Debug | Break
Click Break on the Debug menu to stop the target's execution and return control to the debugger.
In user mode, this command stops the process and its threads, enabling you to regain control of the debugger. In kernel mode, this command breaks into the target computer.
You can also use this command while the debugger is active. In this situation, the command will truncate long Debugger Command window displays.
The Break command is equivalent to pressing CTRL+BREAK or clicking the Break (Ctrl+Break) button () on the toolbar.
You can use ALT+DEL to send a Break. ALT+DEL works the same as Break (Ctrl+Break).
In user mode, the Break command causes the target application to break into the debugger. The target application stops, the debugger becomes active, and you can enter debugger commands.
If the debugger is already active, Break does not affect the target application. However, you can use this command to terminate a debugger command.
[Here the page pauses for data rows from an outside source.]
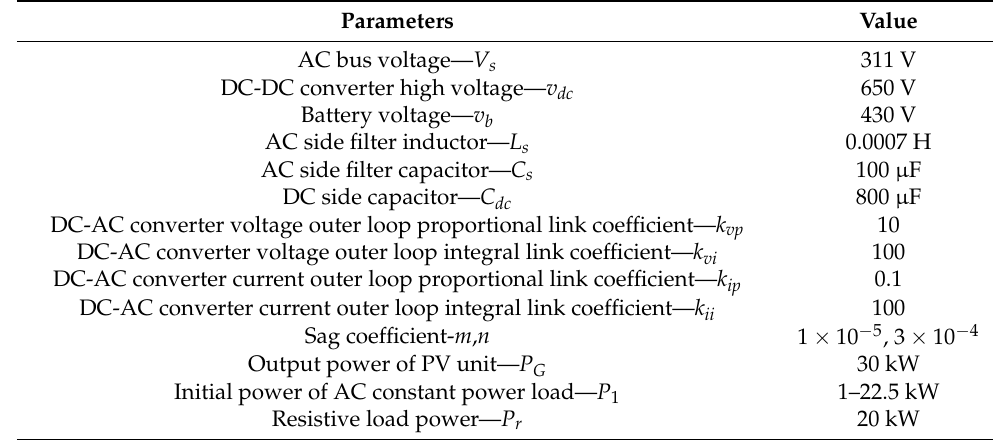
Table 1. Parameters of AC microgrid simulation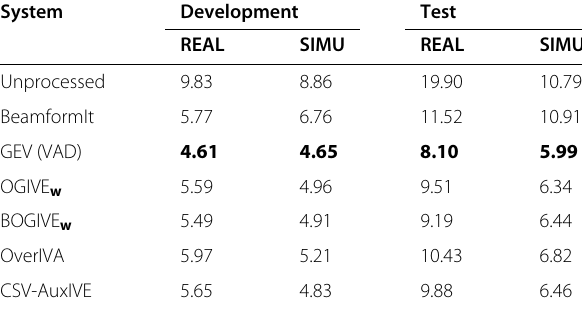
noted that the rates achieved by the BSE techniques are comparable to GEV even without a training stage on any CHiME-4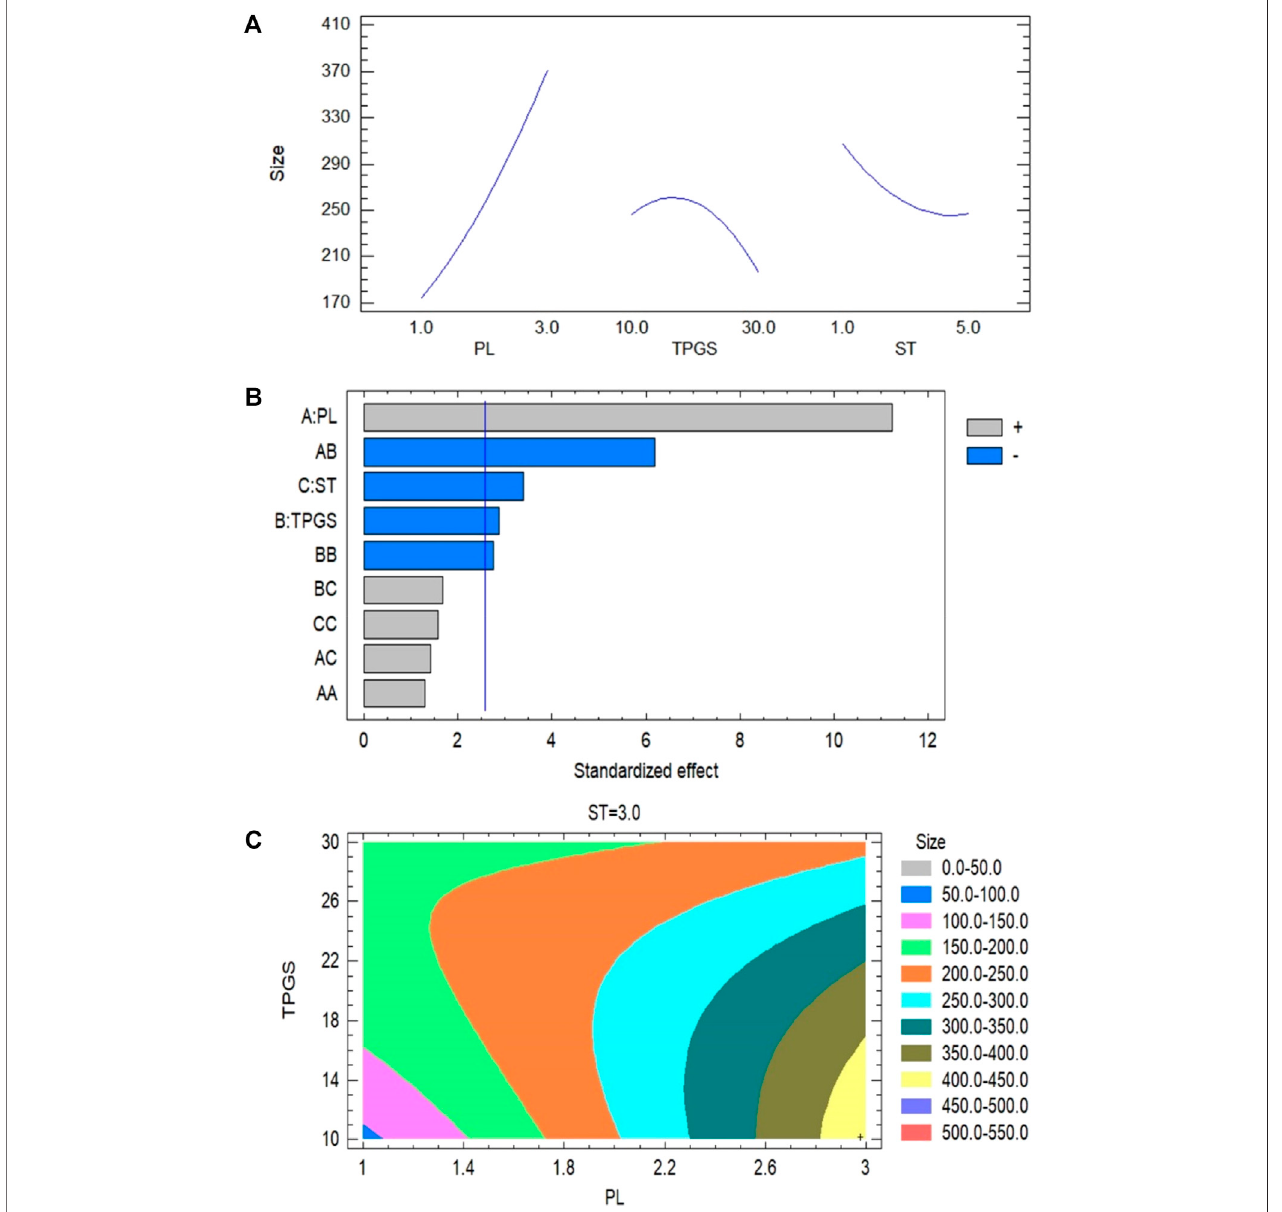
FIGURE 1 | (A) Main plot effect on the interaction of phospholipid, TPGS contents and stirring time on the particle size of 2 ME-loaded micelles formulation. (B) Pareto chart on the interaction of phospholipid, TPGS content and stirring time on the particle size of 2 ME-loaded micelles formulation. (C) Contour plot on the interaction of phospholipid, TPGS content and stirring time on the particle size of 2 ME-loaded micelles formulation.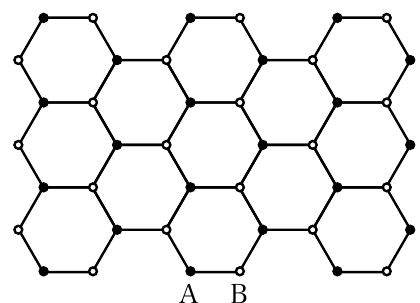
Figure 1 . The bipartite honeycomb lattice has two kinds of sub-lattices A and B. that the honeycomb lattice system corresponds to an unconventional moduli identi(cid:12)cation while the triangular lattice to a more natural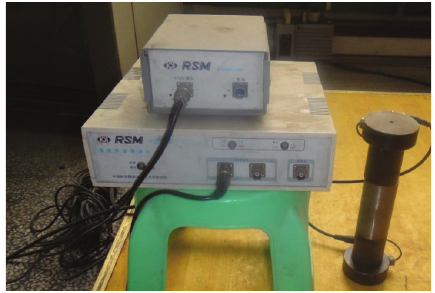
Figure 2: Sketch map of the acoustic wave detector RSM-SY5.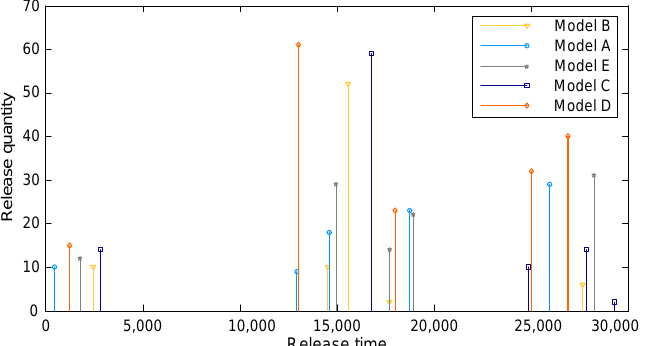
Figure 5. Order releasing and multi-item scheduling in the rolling three day planning horizon.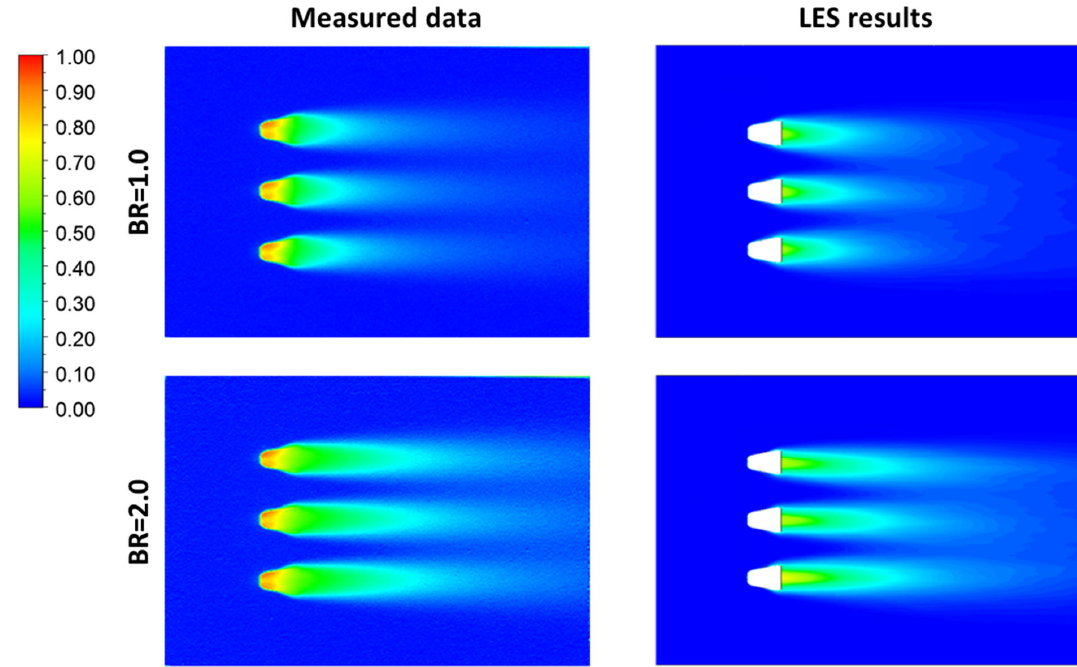
Figure 11. Comparison of film cooling effectiveness distribution between measured data and LES results according to the blowing ratio.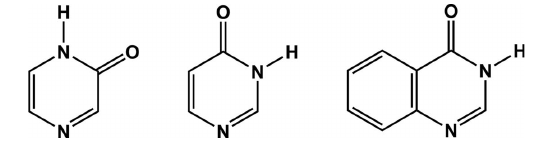
Figure 2 (Left) 2(1 H )-pyrazinone, 2-pyz , (middle) 4(3 H )-pyrimidinone, 4-pym , and (right) 4(3 H )-quinazolinone, 4-quz .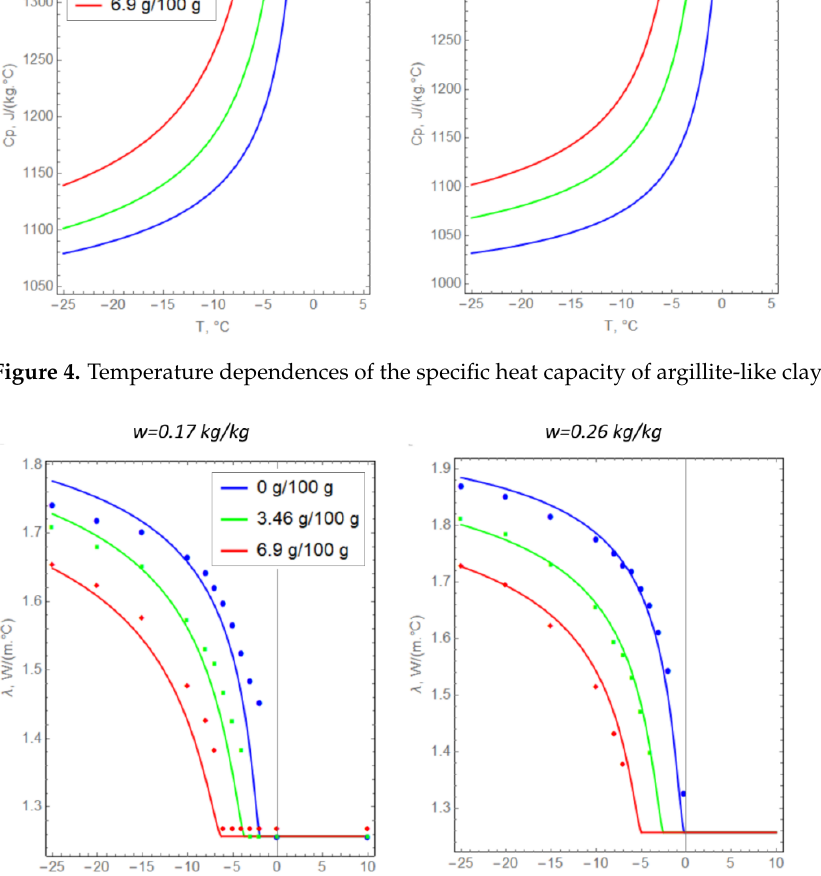
Figure 5. Temperature dependences of the thermal conductivity of argillite-like clay: solid lines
For example, if you have requested a long display and do not want to see any more of it, Break will end the display and return you to the debugger command prompt.
When you are performing remote debugging with WinDbg, you can press the Break key on the host computer's keyboard. If you want to issue a break from the target computer's keyboard, use CTRL+C on an x86-based computer.
You can press the F12 key to open a command prompt when the application that is being debugged is busy. Click one of the target application's windows and press F12 on the target computer.
In kernel mode, the Break command causes the target computer to break into the debugger. This command locks the target computer and wakes up the debugger.
When you are debugging a system that is still running, you must press the Break key on the host keyboard to open an initial command prompt.
If the debugger is already active, Break does not affect the target computer. However, you can use this command to terminate a debugger command. For example, if you have requested a long display and do not want to see any more of it, Break will end the display and return you to the debugger command prompt.
You can also use Break to open a command prompt when a debugger command is generating a long display or when the target computer is busy. When you are debugging an x86-based computer, you can also press CTRL+C on the target keyboard to have the same effect.
The SYSRQ key (or pressing ALT+SYSRQ on an enhanced keyboard) is similar. This key works from the host or target keyboard on any processor. However, this key works only if you have opened the prompt by pressing CTRL+C at least one time before.
You can disable the SYSRQ key by editing the registry. In the HKEY_LOCAL_MACHINE\System\CurrentControlSet\Services\i8042prt\Parameters registry key, create a value named BreakOnSysRq and set it equal to DWORD 0x0. Then, restart the computer. After you have restarted the computer, you can press the SYSRQ key on the target computer's keyboard and it will not break into the kernel debugger.